Countries such as the UK have developed ‘efficient information sharing mechanisms’. Whether data sharing is restricted to the exchange of strategic information or whether it also includes an exchange of operational data remains a significant consideration.
The key to balancing data sharing against privacy requirements – as well as meeting many other current AML challenges – lies in the development and deployment of new technology.
Technology plays a fundamental role in the evolution of AML from a reporting and intelligence -gathering exercise towards a more pro-active endeavour aimed at stopping money laundering.
Years ago we all worked with a tick-box approach. Eight years ago, we introduced the risk-based approach. The next step is to use more digital tools to become more effective in our mission. New technology can help us to be smarter and more effective in the fight against financial crime, with technological solutions supporting improvements in KYC / CDD checks, transaction monitoring, risk identification, communication as well as data pooling.
Since ICA was first established we have been working with regulators, law enforcement, FIUs, NGOs and the private sector developing initiatives to increase not only knowledge, but understanding. We have concentrated on explaining the social consequences of money laundering and financial crime, demonstrating it really isn’t a victim-less crime. Putting this into context helps ensure a united and collective view that for from just meeting the regulatory requirement for such preventative measures, we all have a part to play in mitigating the impact.

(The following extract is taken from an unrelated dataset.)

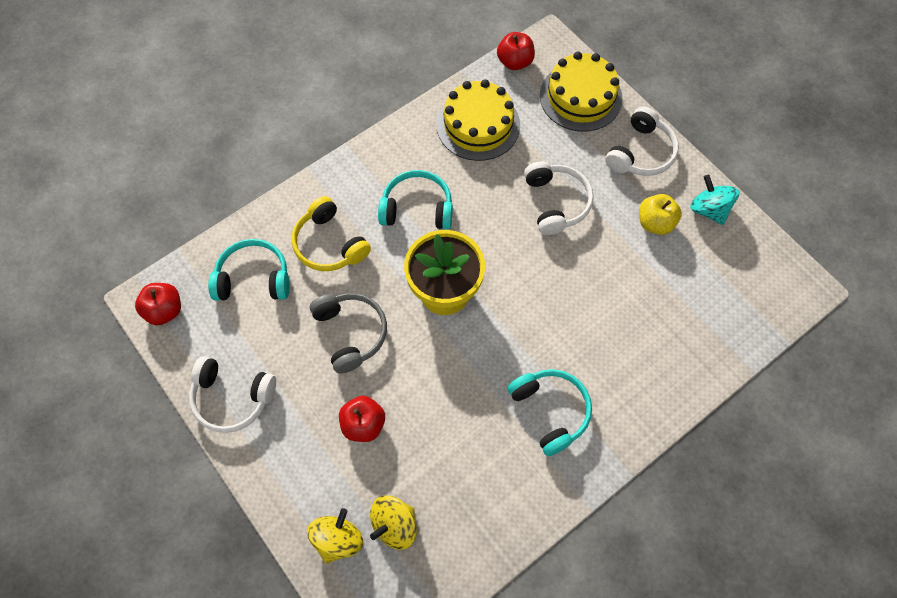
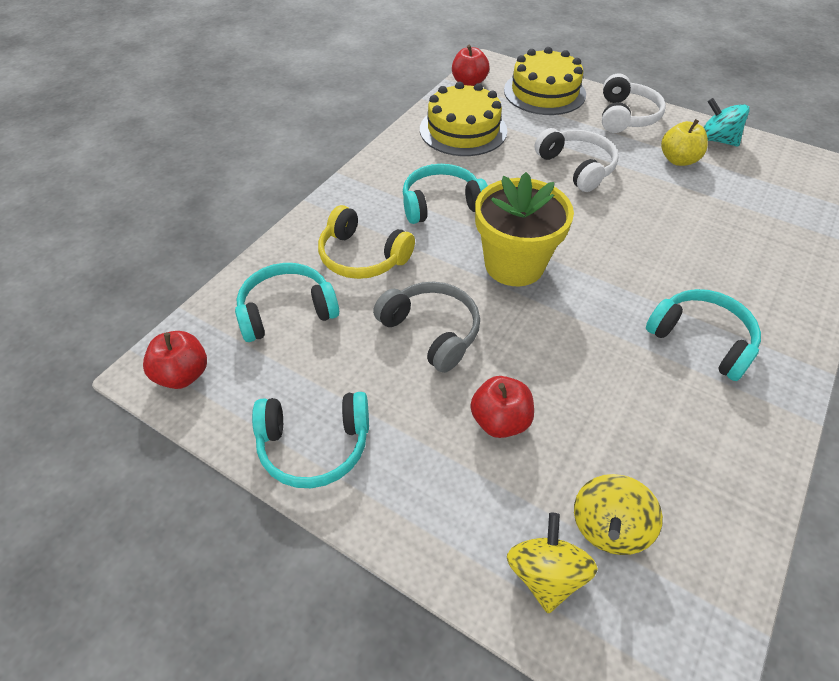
camera: 20 degrees left, 15 degrees down
white headphones [189,356,276,433] -> turquoise headphones [252,392,369,488]

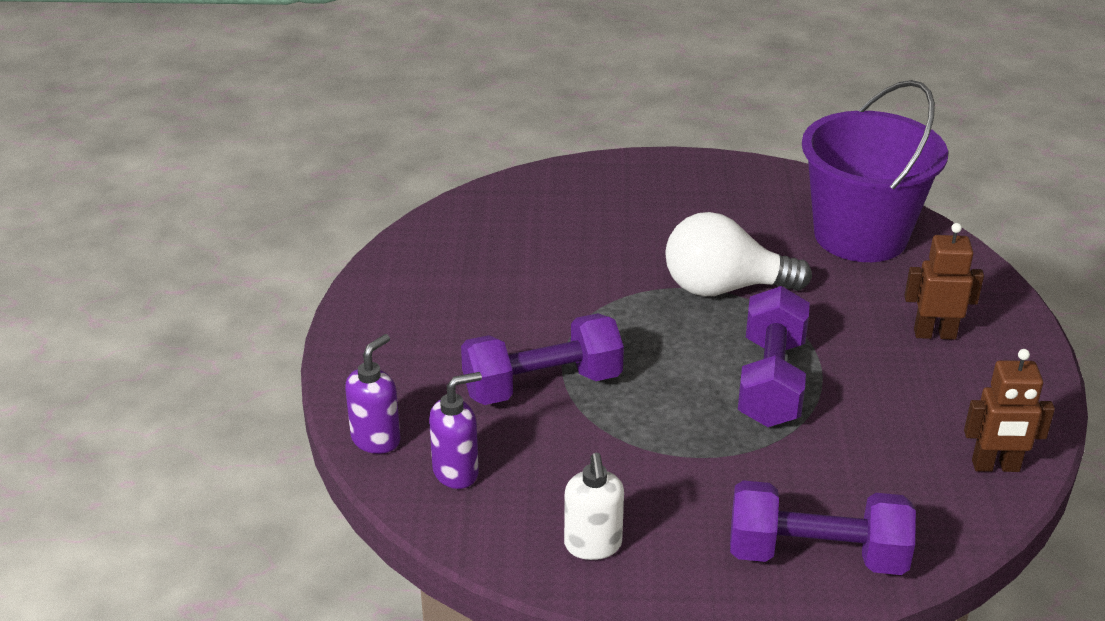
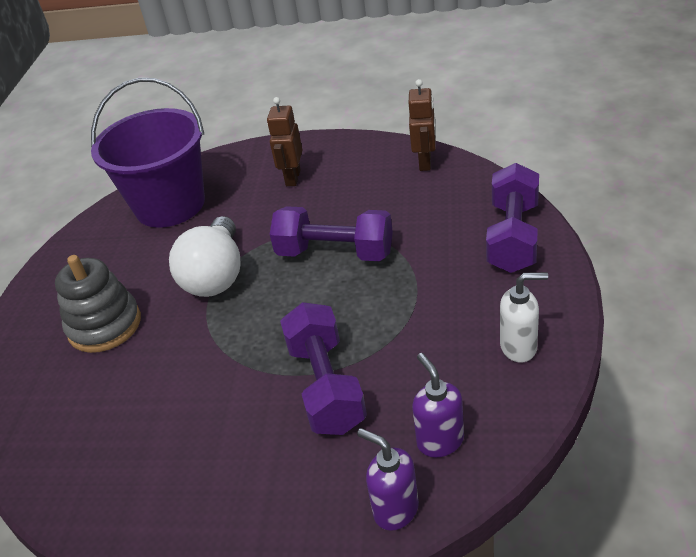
camera: 80 degrees left, 5 degrees up
none -> grey stacking toy [55,255,141,353]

Throughout the Middle East, ICA have worked with regulators in the creation of training and knowledge sharing initiatives resulting in bespoke on-line and classroom based solutions as well as focus groups and events. Targeted and tailored training is a key component in the ongoing fight against financial crime, it is an investment in our future.
Let’s always remember the importance of the work being undertaken by industry practitioners, regulators, supervisors, law enforcement and standard setters alike. Money laundering fuels organised crime and terrorist groups. Stopping financial crime is about stopping the financial flows that enable drug trafficking, terrorist financing and environmental crime. It saves lives. That’s what really matters.